Üç bin kişilik mimarlık amfisi tıklım... tıklım dolu, hatta onu dinlemek için ayakta kalan onlarca kişi var...
Can Yücel konuşmaya şöyle başlar:
- Biz hiç bi bok olamadık!
Salondakiler bir anda neye uğradıklarını şaşırırlar. derin bir sessizlik kaplar ortalığı...
Salona gelmeden önce 3 bira ve yarım votka içmesine rağmen muhteşem bir konuşma yapar. Hiç şüphesiz bol küfürlü bir konuşma...
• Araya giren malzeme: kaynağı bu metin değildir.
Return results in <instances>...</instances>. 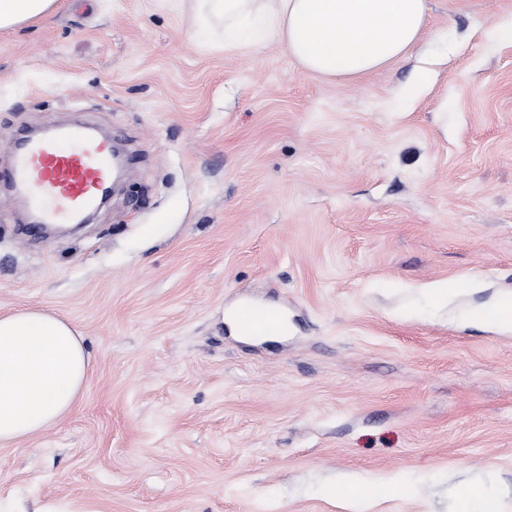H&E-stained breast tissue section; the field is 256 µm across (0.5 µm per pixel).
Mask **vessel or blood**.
<instances>
[{
    "label": "vessel or blood",
    "instance_id": "obj_1",
    "mask_svg": "<svg viewBox=\"0 0 512 512\" xmlns=\"http://www.w3.org/2000/svg\"><path fill=\"white\" fill-rule=\"evenodd\" d=\"M15 161L11 182L26 187L44 224H77L102 199L112 176V141L97 139L83 128L71 127L38 140L8 146ZM251 330L270 333L275 313L245 303L238 309Z\"/></svg>",
    "mask_w": 512,
    "mask_h": 512
}]
</instances>
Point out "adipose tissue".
<instances>
[{
	"label": "adipose tissue",
	"instance_id": "adipose-tissue-1",
	"mask_svg": "<svg viewBox=\"0 0 512 512\" xmlns=\"http://www.w3.org/2000/svg\"><path fill=\"white\" fill-rule=\"evenodd\" d=\"M428 0H194L201 30L224 24V47L285 48L305 72L357 80L403 59L427 21ZM90 358L80 331L42 310L0 315V444L34 437L80 401Z\"/></svg>",
	"mask_w": 512,
	"mask_h": 512
}]
</instances>
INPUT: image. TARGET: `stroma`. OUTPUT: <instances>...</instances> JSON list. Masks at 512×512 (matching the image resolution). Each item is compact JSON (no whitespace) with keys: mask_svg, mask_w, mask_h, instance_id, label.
<instances>
[{"mask_svg":"<svg viewBox=\"0 0 512 512\" xmlns=\"http://www.w3.org/2000/svg\"><path fill=\"white\" fill-rule=\"evenodd\" d=\"M86 2L0 33V199L29 129L128 159L72 233L0 211V314L62 316L91 355L75 412L0 445V498L354 512L355 474L386 485L367 512H512V333L485 309L512 294V0H428L417 47L359 81L199 41L182 2ZM445 279L484 287L440 309L419 288ZM244 302L287 335L234 336Z\"/></svg>","mask_w":512,"mask_h":512,"instance_id":"stroma-1","label":"stroma"}]
</instances>
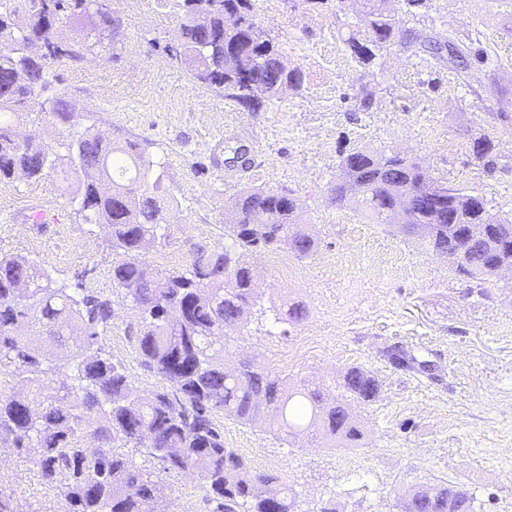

Söyleşinin soru-cevap kısmında ön sıralarda oturan hanım hanımcık bir kız öğrenci parmak kaldırıp can yücel'e şöyle sorar:
- Can bey, bizler şiirlerinizi ve düşüncelerinizi çok beğeniyoruz,size büyük bir saygı duyuyoruz ama konuşmalarınızda çok fazla küfüre ve argoya yer veriyorsunuz, küfürlü konuşmasanız olmaz mı?
Can yücel önce susar, sonra yavaşça doğrulur, o kocaman ellerini kürsünün üzerine koyup:
- Küfür, burjuvazinin ağzında bir lağım çukurudur... küfür, işçi sınıfının ağzında bir çiçektir!.. deyince salonda müthiş bir alkış kopar.
Sonra tamamen ayağa kalkıp şöyle bitirir konuşmasını:
- Arkadaşlar bugün de çok kafa siktim!!!
xxxx
Can Yücel, vakt-i zamanda bir yazısında adamın birisine 'göt' dediği için dava açılmış.
Mahkemede Can Yücel şunu anlatmış:
Bir köyde ateşli bir hasta vardır, kasabaya doktora getirir hastayı köylüler.
koca devletin koca doktoruna. Doktor hastaya fitil verir ve köye döndükleri gibi hastaya fitili anüsten vermelerini söyler köylülere.
köylüler tabi 'tamam dohtor bey' diyip köye giderler.
köydeki herkese sorarlar, en bilgelere bile, ama kimse anüs ne demektir bilemez. bu nedenle bir türlü ilacı da veremezler hastaya. hastanın durumu da gitgide kötüleşmektedir. bunun üzerine köylü, doktora, koca devletin koca doktoruna telefon etmeye karar verir ama kimse buna yanaşmaz. ne cüret di mi doktoru arayacak bi köylü. neyse durumun vehameti üzerine muhtar aramayı kabul eder.
bütün köylü toplanır santrale, muhtar arar, 'biz ne yapacaamızı bilemedik dohtor bey' felan der işte. karşıdan doktor bişiler söyler.
muhtar döner, ama arkasına: 'makattan verin dedi dohtor' der.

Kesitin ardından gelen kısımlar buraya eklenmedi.